En effet, nous avons assisté à un festival, non pas de simples lâchetés (qui n’a jamais été lâche ?), mais de cette veulerie qui corrompt l’âme. Et on voudrait nous faire croire que ces gens-là, tous autant qu’ils sont, seraient dignes de prendre les rênes de la France en crise ? Même l’inoxydable Robert Ménard, lui aussi, y est allé de son coup de pied sur le pauvre type, objet pantelant de ce lynchage médiatique, déjà à terre et à la ramasse. Croyait-il indispensable de ne pas laisser cette affaire à l’échelle de Carcassonne ? Que sait-il des policiers de Béziers, ville dont il est maire ? Que ne découvrirait-il pas de leurs dialogues s’il les espionnait ?
Et puis, subsidiairement, j’entends ne jamais être du côté de la meute, de n’importe quelle meute. L’hallali est toujours ignoble : voir des donneurs de leçons droit-de-l’hommistes donne la véritable aune pour les juger.
La défense des siens et saillies racistes
L’abjection n’est jamais du côté du lynché, mais toujours des lyncheurs, racistes ou antiracistes. Des hommes comme Mélenchon aujourd’hui et feu Jean-Marie Le Pen hier ont su montrer que l’on pouvait ne pas abandonner les siens dans l’adversité politique et faire face à la meute…
Et puisque j’ai cité le nom de Mélenchon, voyez ce que celui-ci a dit, à froid et en public :
Je ne peux pas survivre quand il n’y a que des blonds aux yeux bleus. C’est au-delà de mes forces… Quand on est arrivé en France, c’était l’horreur pour nous (Hit Radio, février 2013).
Ce qui ne l’empêche pas de demander la révocation « sans délai » du policier, vœu accompli simultanément par le maire RN. Il est vrai que Mélenchon sait que la mauvaise foi est consubstantielle au marxisme-léninisme. Barthès-Mélenchon, même combat ? Pourquoi voter RN à Carcassonne si on peut voter LFI ?

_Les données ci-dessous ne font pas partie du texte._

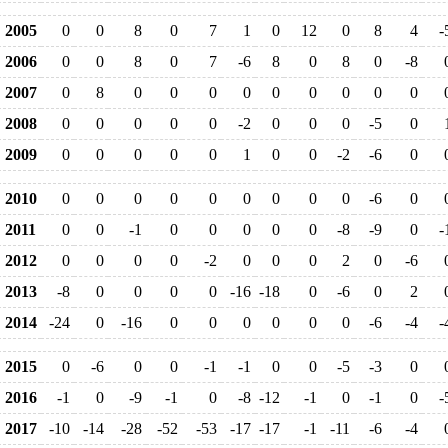
2005
0
0
8
0
7
1
0
12
0
8
4
-
2006
0
0
8
0
7
-6
8
0
8
0
-8
2007
0
8
0
0
0
0
0
0
0
0
0
2008
0
0
0
0
0
-2
0
0
0
-5
0
2009
0
0
0
0
0
1
0
0
-2
-6
0
2010
0
0
0
0
0
0
0
0
0
-6
0
2011
0
0
-1
0
0
0
0
0
-8
-9
0
-
2012
0
0
0
0
-2
0
0
0
2
0
-6
2013
-8
0
0
0
0
-16
-18
0
-6
0
2
2014
-24
0
-16
0
0
0
0
0
0
-6
-4
-
2015
0
-6
0
0
-1
-1
0
0
-5
-3
0
2016
-1
0
-9
-1
0
-8
-12
-1
0
-1
0
-
2017
-10
-14
-28
-52
-53
-17
-17
-1
-11
-6
-4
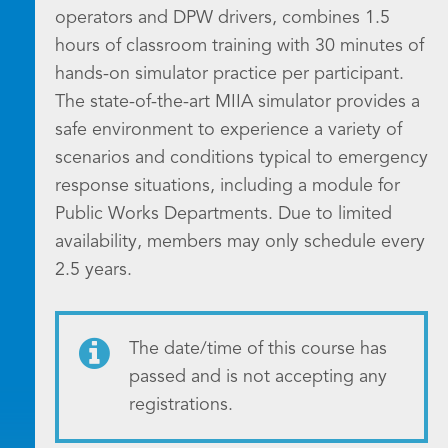
operators and DPW drivers, combines 1.5
hours of classroom training with 30 minutes of
hands-on simulator practice per participant.
The state-of-the-art MIIA simulator provides a
safe environment to experience a variety of
scenarios and conditions typical to emergency
response situations, including a module for
Public Works Departments. Due to limited
availability, members may only schedule every
2.5 years.
The date/time of this course has
passed and is not accepting any
registrations.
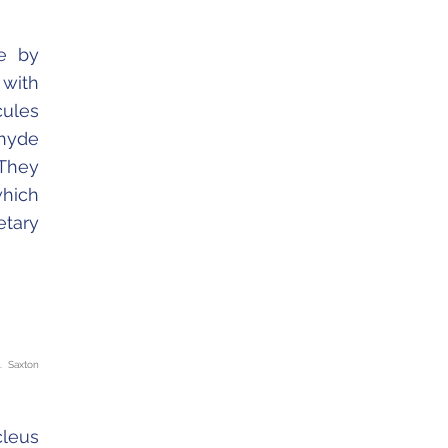
e by
 with
cules
ehyde
 They
which
etary
. Saxton
cleus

On nous dit que le malheureux policier aura des comptes à régler auprès de la justice du nouvel ordre moral. En tout cas, celle-ci a relaxé en appel (2021) le rappeur Nick Conrad qui chantait :
Pendez les Blancs / Je rentre dans des crèches, je tue des bébés blancs / Attrapez-les vite et pendez leurs parents (2018).
Je crains que le policier n’ait pas l’alibi de la licence poétique qu’il lui faudrait pour bénéficier d’une relaxe…
Brigadier-chef, je ne vous connais pas, je ne sais rien de vous, mais je vous tends la main.